Este ERE me ha cambiado la vida, nunca volveré a ser la de antes, pero es que tampoco quiero ser la de antes: quiero sentirme poderosa, porque he luchado y porque he ganado. He ganado a Coca Cola, el icono del capitalismo, y ahora me siento casi imbatible. Y la empresa lo sabe.

Lo intentaron. Querían destruirnos, que nos fuéramos a casa con las migajas del ERE. Pero decidí quedarme y luchar. Echo la vista atrás… ¡qué recuerdos! ¡cuántas cosas he sido capaz de hacer que no sabía que se podían hacer!. Hemos escrito un libro, hecho una película, cientos de actos reivindicativos, hablar ante 20.000 personas, ir a una manifestación  contra el C.E.T.A a Estrasburgo… He recorrido miles de km por toda la geografía española y ¡hasta he hecho un desnudo para la legendaria revista Interviú!. Todo para dar a conocer nuestra lucha.

A lo largo de estos años he ido encontrando gente maravillosa que no apoya y que hace consumo responsable (es decir, boicot de toda la vida); gente con vidas muy interesantes, que hace algo más que  ve fútbol o ‘Sálvame’; gente que quiere cambiar las reglas de juego, para que no seamos siempre los mismos los que paguemos los platos rotos.

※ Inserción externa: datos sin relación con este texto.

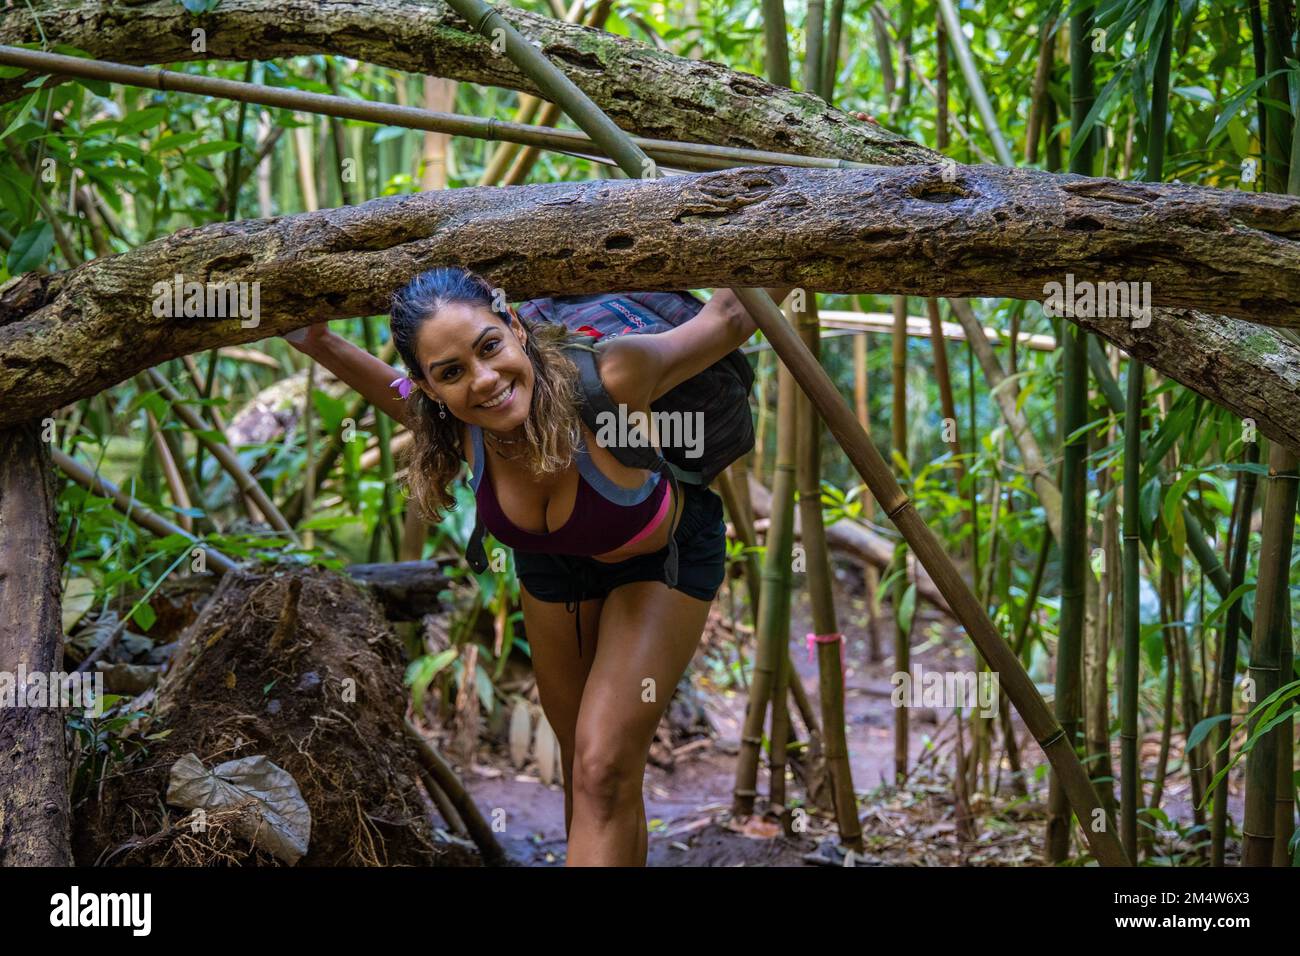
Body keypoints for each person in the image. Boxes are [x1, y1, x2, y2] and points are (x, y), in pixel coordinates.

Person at [286, 267, 790, 865]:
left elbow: (728, 318)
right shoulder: (453, 425)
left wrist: (790, 221)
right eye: (451, 373)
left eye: (489, 347)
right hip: (553, 571)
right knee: (590, 769)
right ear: (430, 391)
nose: (485, 380)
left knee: (602, 766)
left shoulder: (614, 375)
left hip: (661, 559)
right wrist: (316, 340)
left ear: (517, 329)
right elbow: (388, 391)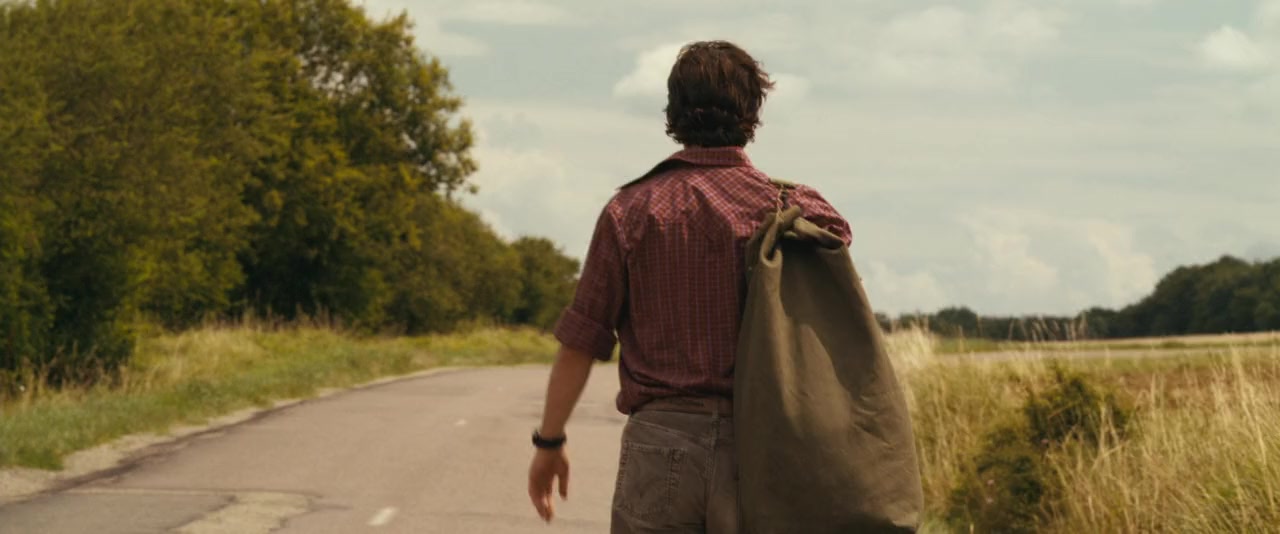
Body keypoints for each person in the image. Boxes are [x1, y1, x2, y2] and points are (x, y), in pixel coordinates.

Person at [526, 40, 852, 533]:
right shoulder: (794, 208)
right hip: (763, 444)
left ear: (673, 112)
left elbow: (582, 338)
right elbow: (838, 243)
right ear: (753, 112)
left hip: (660, 443)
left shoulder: (629, 211)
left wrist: (549, 442)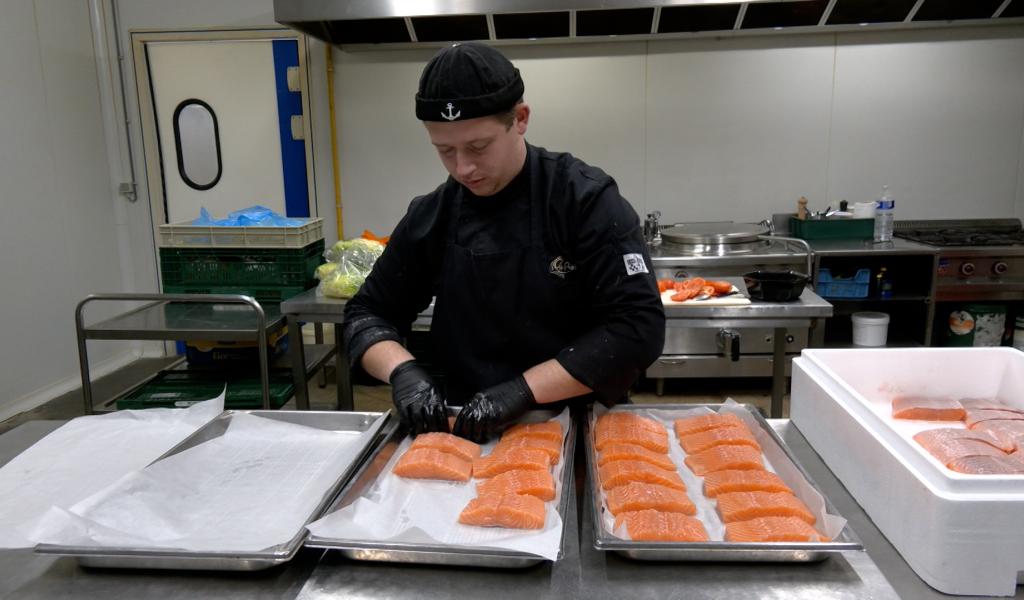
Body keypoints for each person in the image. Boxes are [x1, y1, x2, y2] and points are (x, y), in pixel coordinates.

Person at [342, 42, 665, 442]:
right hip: (468, 426)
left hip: (581, 421)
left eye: (478, 147)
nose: (463, 168)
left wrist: (523, 390)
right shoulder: (433, 214)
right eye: (445, 150)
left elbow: (638, 327)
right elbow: (367, 313)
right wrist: (402, 370)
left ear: (521, 118)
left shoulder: (584, 199)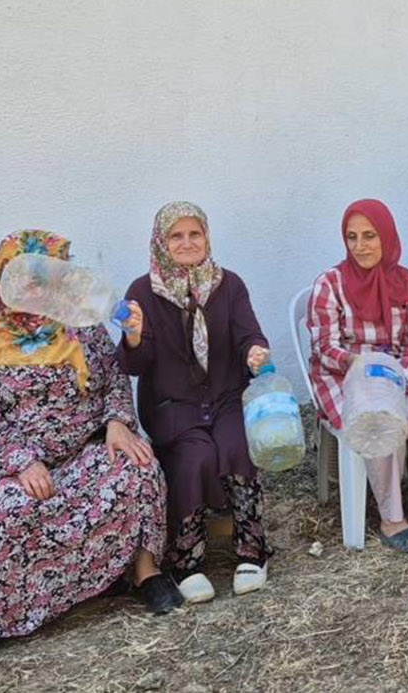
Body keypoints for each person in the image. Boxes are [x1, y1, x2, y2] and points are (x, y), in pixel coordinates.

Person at [0, 231, 178, 660]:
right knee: (14, 508)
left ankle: (143, 572)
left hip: (85, 448)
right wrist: (21, 461)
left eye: (47, 274)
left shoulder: (76, 314)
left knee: (139, 466)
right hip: (18, 464)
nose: (39, 285)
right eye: (27, 276)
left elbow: (112, 376)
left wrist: (117, 422)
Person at [120, 201, 274, 604]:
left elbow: (248, 334)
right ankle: (187, 560)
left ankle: (252, 550)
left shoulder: (229, 284)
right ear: (161, 242)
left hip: (226, 397)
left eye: (195, 234)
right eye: (176, 235)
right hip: (173, 406)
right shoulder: (142, 292)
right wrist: (134, 336)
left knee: (237, 443)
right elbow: (135, 365)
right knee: (196, 455)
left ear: (207, 237)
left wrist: (255, 351)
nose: (187, 242)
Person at [308, 199, 408, 552]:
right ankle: (392, 518)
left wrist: (395, 375)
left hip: (396, 373)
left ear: (386, 236)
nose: (360, 246)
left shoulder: (407, 283)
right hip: (342, 373)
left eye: (369, 235)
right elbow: (324, 347)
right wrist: (360, 365)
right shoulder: (330, 283)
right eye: (352, 237)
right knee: (376, 421)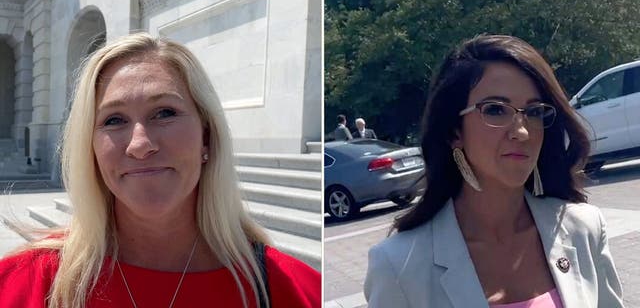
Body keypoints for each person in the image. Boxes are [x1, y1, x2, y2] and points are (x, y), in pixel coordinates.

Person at [0, 33, 320, 308]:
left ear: (206, 136)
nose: (140, 144)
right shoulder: (23, 284)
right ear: (91, 147)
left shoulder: (295, 289)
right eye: (114, 120)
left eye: (164, 112)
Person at [364, 35, 623, 307]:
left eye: (534, 112)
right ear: (454, 131)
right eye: (496, 110)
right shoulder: (398, 266)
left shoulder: (583, 228)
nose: (522, 132)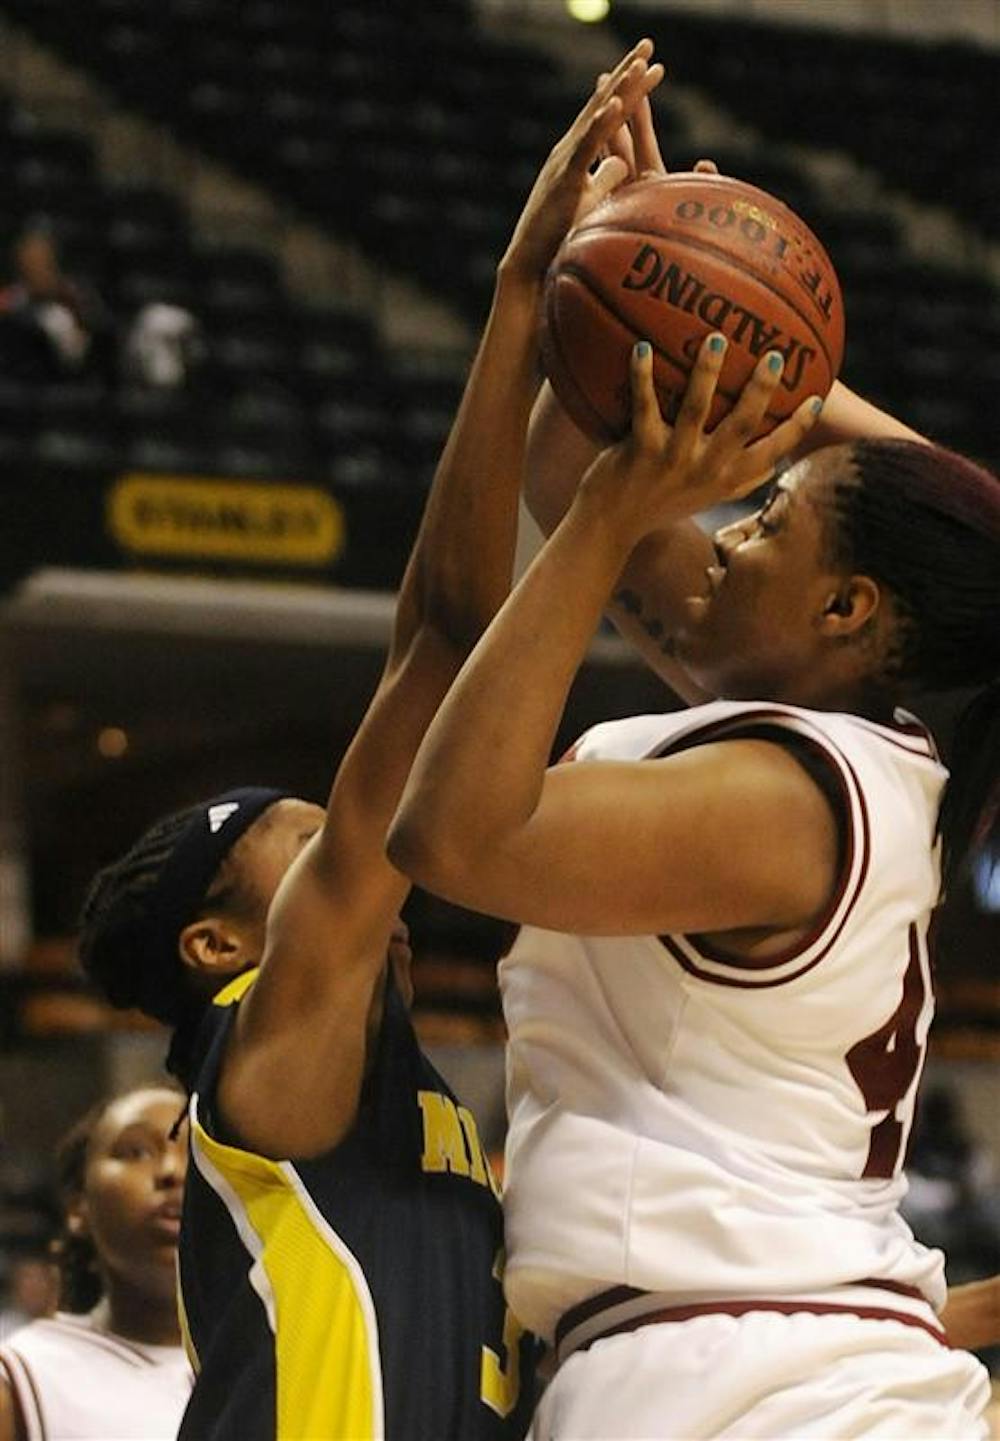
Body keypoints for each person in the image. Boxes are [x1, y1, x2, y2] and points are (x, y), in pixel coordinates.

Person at [73, 41, 665, 1441]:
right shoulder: (260, 1052)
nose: (367, 844)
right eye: (307, 833)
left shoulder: (411, 1112)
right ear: (221, 947)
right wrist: (525, 302)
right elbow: (444, 642)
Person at [387, 146, 999, 1441]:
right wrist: (608, 283)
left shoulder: (795, 799)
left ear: (848, 610)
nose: (725, 530)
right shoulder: (839, 757)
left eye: (766, 521)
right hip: (749, 1365)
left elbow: (453, 834)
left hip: (766, 1389)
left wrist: (659, 483)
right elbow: (567, 473)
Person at [0, 1085, 192, 1441]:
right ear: (78, 1205)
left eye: (194, 1155)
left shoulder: (283, 1364)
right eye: (136, 1151)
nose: (172, 1170)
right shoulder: (24, 1375)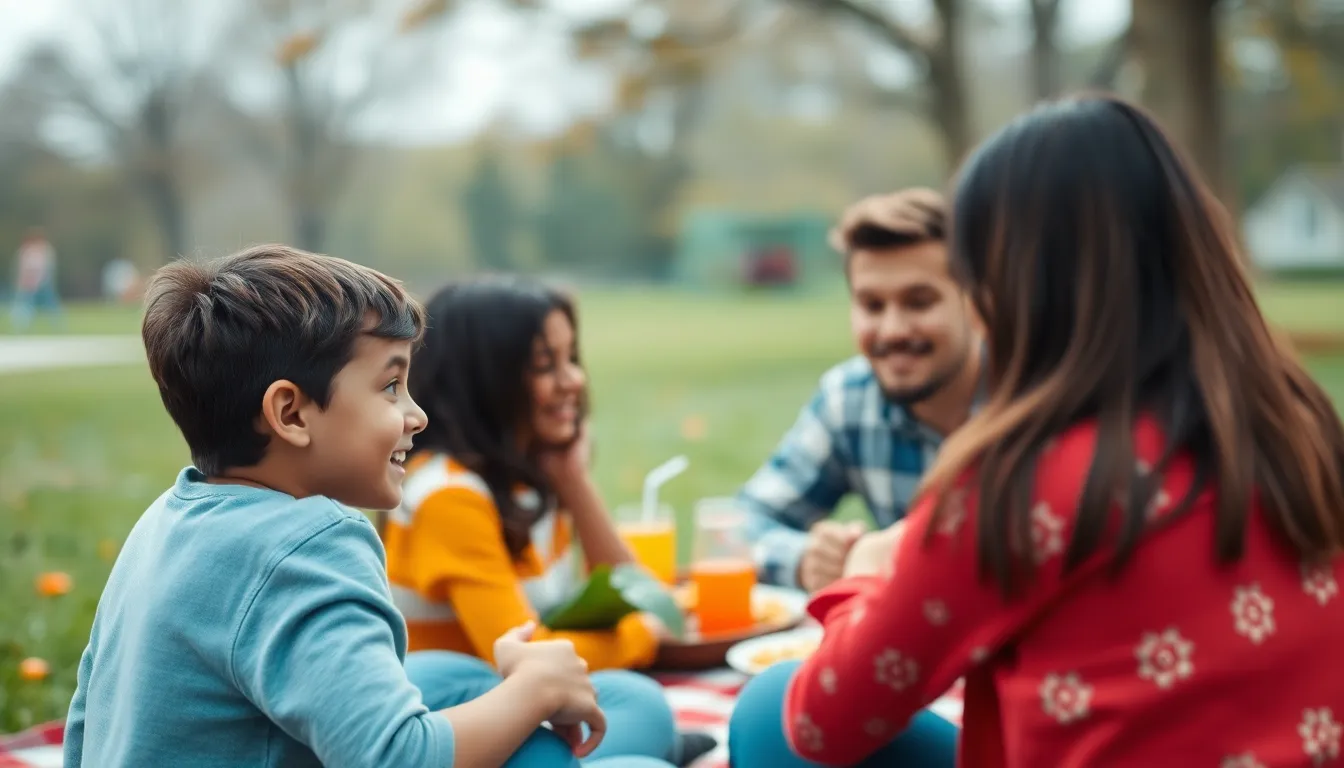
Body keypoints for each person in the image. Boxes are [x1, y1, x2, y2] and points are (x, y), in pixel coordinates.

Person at [776, 95, 1344, 766]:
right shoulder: (1295, 419)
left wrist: (864, 577)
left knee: (766, 712)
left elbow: (822, 724)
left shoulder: (1015, 486)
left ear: (1009, 285)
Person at [64, 245, 669, 768]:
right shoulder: (312, 544)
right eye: (389, 386)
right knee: (628, 749)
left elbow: (85, 728)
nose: (417, 415)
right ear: (291, 414)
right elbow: (396, 757)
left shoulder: (165, 521)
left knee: (438, 681)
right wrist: (534, 689)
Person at [384, 276, 710, 767]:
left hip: (516, 702)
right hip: (463, 719)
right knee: (641, 709)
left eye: (570, 357)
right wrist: (641, 634)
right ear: (486, 379)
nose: (574, 380)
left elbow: (637, 592)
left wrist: (572, 480)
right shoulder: (447, 497)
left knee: (642, 703)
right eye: (544, 365)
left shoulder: (524, 477)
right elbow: (530, 657)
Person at [737, 189, 984, 593]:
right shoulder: (850, 400)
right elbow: (743, 523)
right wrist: (805, 560)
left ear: (972, 300)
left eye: (919, 303)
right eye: (872, 306)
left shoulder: (1033, 396)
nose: (892, 330)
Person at [11, 228, 64, 330]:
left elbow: (42, 269)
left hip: (40, 284)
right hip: (30, 285)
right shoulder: (28, 252)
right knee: (26, 305)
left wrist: (37, 282)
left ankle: (57, 324)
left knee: (49, 304)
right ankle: (22, 325)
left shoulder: (43, 251)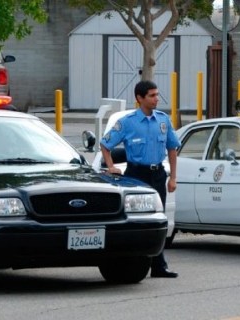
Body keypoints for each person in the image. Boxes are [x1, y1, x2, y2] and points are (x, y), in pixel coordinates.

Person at [100, 80, 180, 278]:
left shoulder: (163, 120)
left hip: (157, 174)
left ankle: (159, 265)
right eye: (152, 95)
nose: (156, 99)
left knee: (158, 218)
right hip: (136, 174)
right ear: (139, 98)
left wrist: (173, 178)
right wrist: (111, 167)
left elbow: (172, 148)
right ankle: (136, 260)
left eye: (157, 95)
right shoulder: (128, 122)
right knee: (138, 220)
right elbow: (105, 144)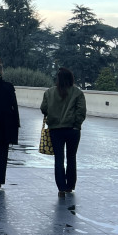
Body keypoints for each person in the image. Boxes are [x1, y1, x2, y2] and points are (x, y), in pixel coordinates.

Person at [40, 67, 86, 201]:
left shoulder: (49, 92)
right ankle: (70, 186)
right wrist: (77, 125)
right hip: (72, 130)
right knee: (72, 158)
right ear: (71, 78)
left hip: (55, 130)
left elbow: (43, 109)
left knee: (59, 159)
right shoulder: (77, 93)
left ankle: (61, 188)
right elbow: (81, 111)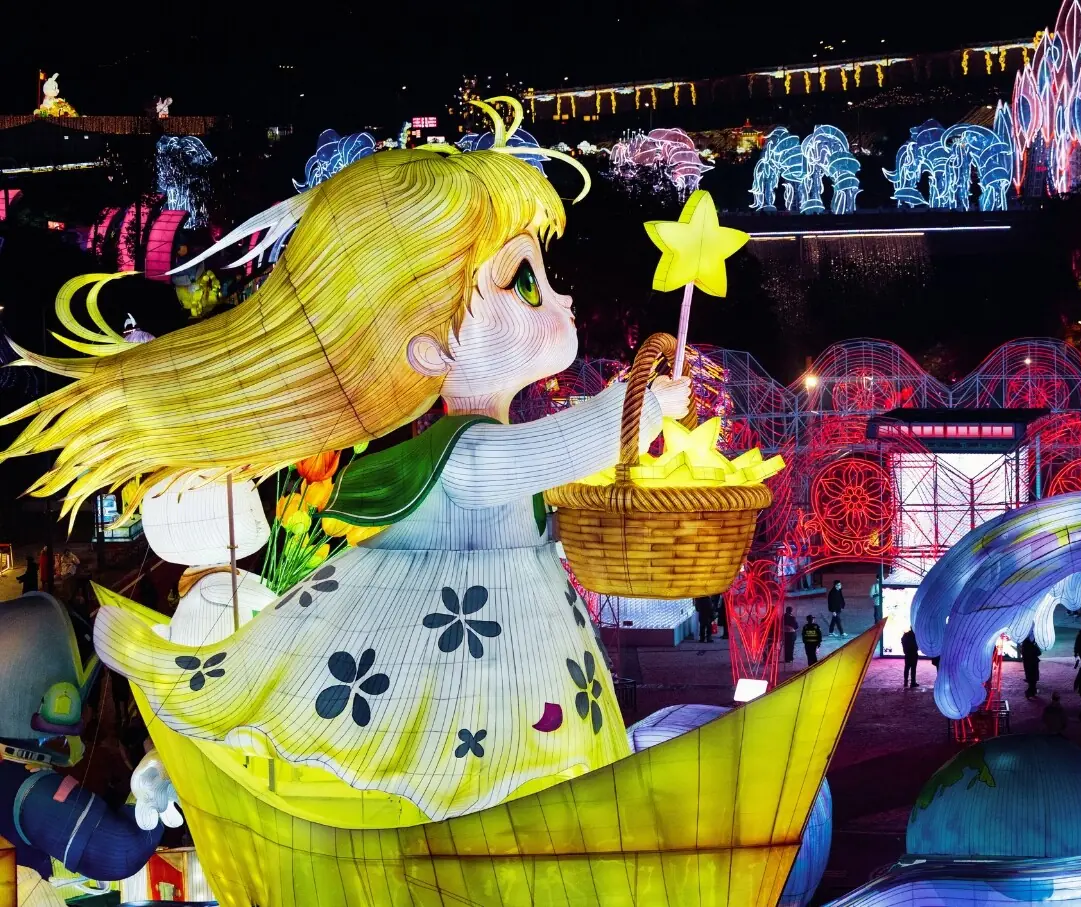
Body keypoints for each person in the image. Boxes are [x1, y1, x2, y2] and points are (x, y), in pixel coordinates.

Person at [18, 121, 700, 822]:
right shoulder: (468, 454)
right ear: (430, 348)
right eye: (525, 282)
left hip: (522, 636)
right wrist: (640, 408)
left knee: (529, 760)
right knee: (476, 763)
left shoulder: (485, 442)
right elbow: (556, 450)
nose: (562, 299)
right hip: (463, 640)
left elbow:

Coca Cola, tú puedes seguir como hasta ahora: sin acatar la sentencia; pero sabes que nunca negociaremos nada por debajo de nuestra sentencia y que, si hace falta, nos veremos en el tribunal de Estrasburgo.

Ya lo decía mi abuela: lo que no te mata te hace más fuerte. En mi caso, eso es lo que has conseguido, Coca Cola; me has hecho fuerte. Me has hecho Espartana de Cocacolaenlucha.